Therapist: “That’s common with trauma. It’s because your authentic self was squashed and not allowed to flourish and thrive.”
How messed up is that?
Religion allowed me no room for individuality or self-expression. Black and white thinking, always dying to self, submitting to others, looking outside of myself to know how to be or feel or act.
In an effort to banish anything that wasn’t absolute truth, they destroyed the only thing that is absolute – the validity of our existence and the certainty of our worth. They took away everything tangible for subjective ideologies. They stole my personhood, as if stealing my innocence wasn’t enough.
They shredded the very fabric of reality.
One comes out the other side of that a ghost, floating in a sea of uncertainty, always glancing around frantically for something solid to hold on to.
Mass control becomes easy when followers are desperate for a lifeboat, looking to their leader to validate their opinions, emotions, experiences, even their existence. It’s easy to manipulate people who become so unsure of themselves it’s difficult to know what they want if no one has told them. It’s easier to assimilate.
It’s not always obvious to the outsider, but yes, this is a common experience for those coming out of religion. It just takes a lot of self-awareness and education to understand where the nervousness and uncertainty is coming from.
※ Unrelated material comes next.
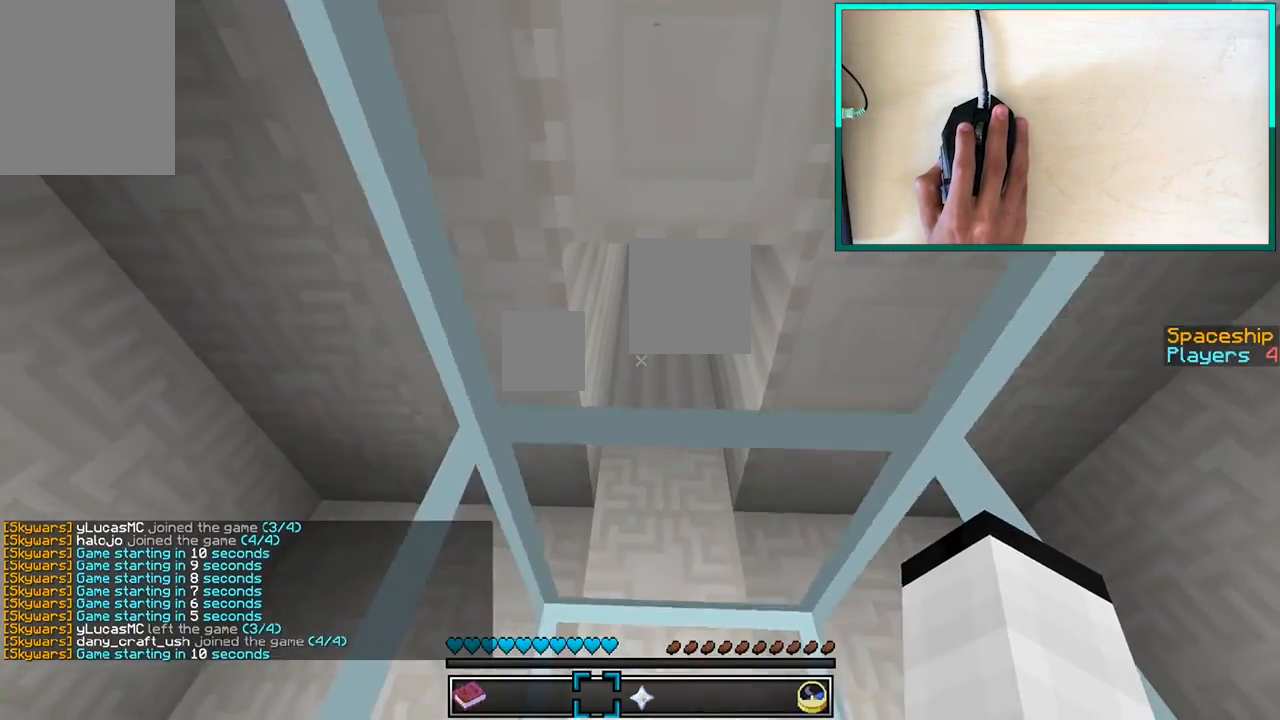
{"keys": ["w"], "mouse": [], "events": [[17, "s", "up"], [117, "w", "down"], [233, "w", "up"], [283, "s", "down"], [383, "s", "up"], [483, "w", "down"]]}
Taking power is easy when your victims don’t even feel real. As someone who spent 26 years on the inside, I can tell you this is normal in those circles. It just isn’t talked about because most of us have so little sense of self we can’t piece together how our experiences have affected us. We don’t call out what we think is normal.
These soul-thieves and spirit-crushers cannot be allowed to leech any further into society, taking what is not theirs. Enough is enough.